Record excerpts:
Content starts
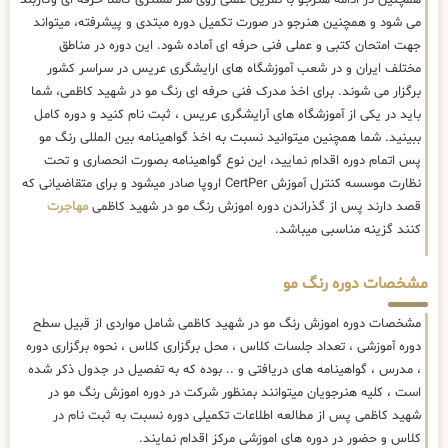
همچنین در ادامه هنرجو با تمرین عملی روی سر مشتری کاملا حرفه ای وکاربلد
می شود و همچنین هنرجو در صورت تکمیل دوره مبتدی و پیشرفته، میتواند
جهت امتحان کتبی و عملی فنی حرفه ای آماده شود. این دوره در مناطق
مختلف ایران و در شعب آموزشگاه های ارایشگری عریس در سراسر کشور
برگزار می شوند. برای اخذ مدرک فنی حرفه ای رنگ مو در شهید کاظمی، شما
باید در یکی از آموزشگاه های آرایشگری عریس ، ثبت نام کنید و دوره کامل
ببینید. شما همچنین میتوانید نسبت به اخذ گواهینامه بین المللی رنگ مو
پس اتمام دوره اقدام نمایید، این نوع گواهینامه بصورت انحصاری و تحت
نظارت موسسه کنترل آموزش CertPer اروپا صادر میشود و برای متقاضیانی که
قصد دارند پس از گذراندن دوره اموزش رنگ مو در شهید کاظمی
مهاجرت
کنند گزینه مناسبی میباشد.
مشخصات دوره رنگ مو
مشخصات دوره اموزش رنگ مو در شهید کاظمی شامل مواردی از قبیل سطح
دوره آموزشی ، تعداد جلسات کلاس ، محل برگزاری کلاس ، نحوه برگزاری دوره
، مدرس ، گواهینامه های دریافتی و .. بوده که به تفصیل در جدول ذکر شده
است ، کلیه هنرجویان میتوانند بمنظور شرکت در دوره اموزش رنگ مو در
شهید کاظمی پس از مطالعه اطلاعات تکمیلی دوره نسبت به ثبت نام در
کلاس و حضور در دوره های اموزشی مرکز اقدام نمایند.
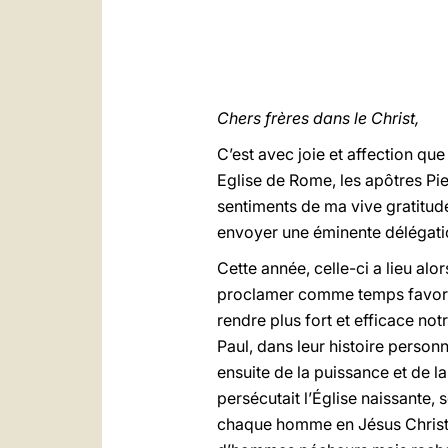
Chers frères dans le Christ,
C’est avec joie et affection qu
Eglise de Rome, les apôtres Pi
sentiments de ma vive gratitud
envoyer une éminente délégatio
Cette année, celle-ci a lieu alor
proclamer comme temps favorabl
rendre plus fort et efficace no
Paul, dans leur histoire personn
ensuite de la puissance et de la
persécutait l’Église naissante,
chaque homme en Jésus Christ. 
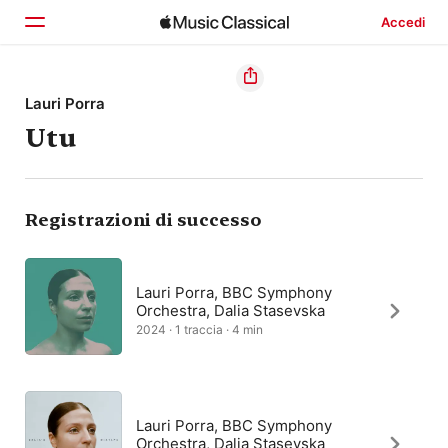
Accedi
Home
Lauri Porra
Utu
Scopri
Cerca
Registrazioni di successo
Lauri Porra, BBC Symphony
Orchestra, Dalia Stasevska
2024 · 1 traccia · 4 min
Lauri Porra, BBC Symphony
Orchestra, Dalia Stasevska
Content ends
Content starts
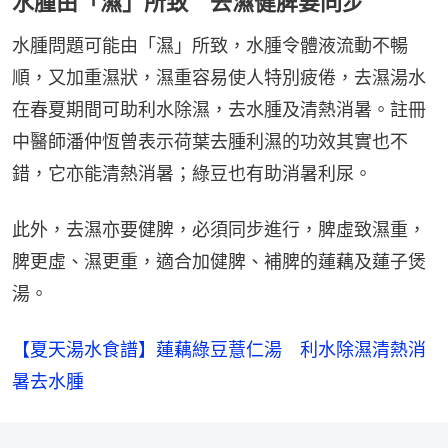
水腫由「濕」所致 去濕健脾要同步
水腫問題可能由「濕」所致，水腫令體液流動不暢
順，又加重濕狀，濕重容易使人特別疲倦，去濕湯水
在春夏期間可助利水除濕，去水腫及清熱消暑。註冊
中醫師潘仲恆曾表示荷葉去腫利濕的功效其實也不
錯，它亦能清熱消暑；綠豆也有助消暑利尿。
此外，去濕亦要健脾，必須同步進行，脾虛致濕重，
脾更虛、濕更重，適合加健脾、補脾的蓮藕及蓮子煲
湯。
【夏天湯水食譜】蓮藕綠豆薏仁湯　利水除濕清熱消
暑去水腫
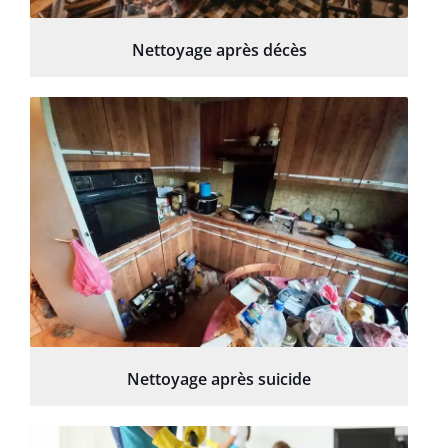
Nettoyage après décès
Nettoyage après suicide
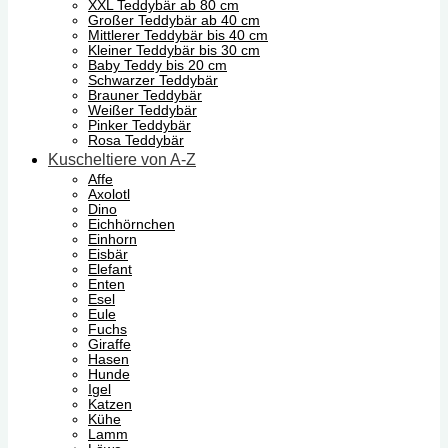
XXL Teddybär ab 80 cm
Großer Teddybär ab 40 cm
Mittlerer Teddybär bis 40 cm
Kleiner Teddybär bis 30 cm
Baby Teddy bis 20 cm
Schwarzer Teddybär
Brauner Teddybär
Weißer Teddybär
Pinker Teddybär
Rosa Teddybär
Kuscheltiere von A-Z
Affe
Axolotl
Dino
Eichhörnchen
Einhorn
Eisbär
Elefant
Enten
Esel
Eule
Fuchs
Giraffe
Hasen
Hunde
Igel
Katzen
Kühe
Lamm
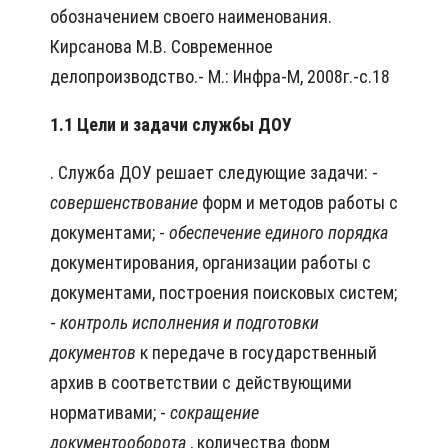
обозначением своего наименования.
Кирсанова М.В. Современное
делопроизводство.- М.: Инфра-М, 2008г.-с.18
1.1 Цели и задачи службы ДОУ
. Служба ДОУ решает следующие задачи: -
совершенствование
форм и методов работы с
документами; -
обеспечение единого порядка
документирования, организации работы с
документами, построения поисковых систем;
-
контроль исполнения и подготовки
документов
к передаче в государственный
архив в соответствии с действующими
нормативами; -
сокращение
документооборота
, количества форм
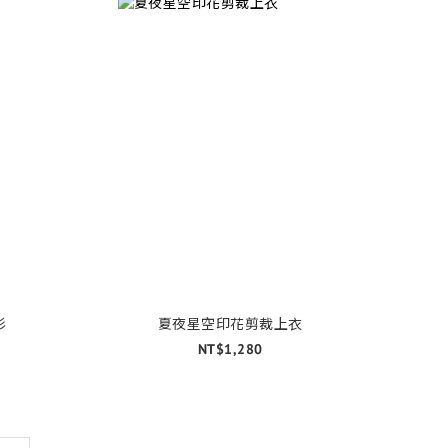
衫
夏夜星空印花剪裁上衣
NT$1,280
Content ends
Exercise objective: Each line of the entries above that includes the string "نسبت" should be copied out.

Your response:
ببینید. شما همچنین میتوانید نسبت به اخذ گواهینامه بین المللی رنگ مو
شهید کاظمی پس از مطالعه اطلاعات تکمیلی دوره نسبت به ثبت نام در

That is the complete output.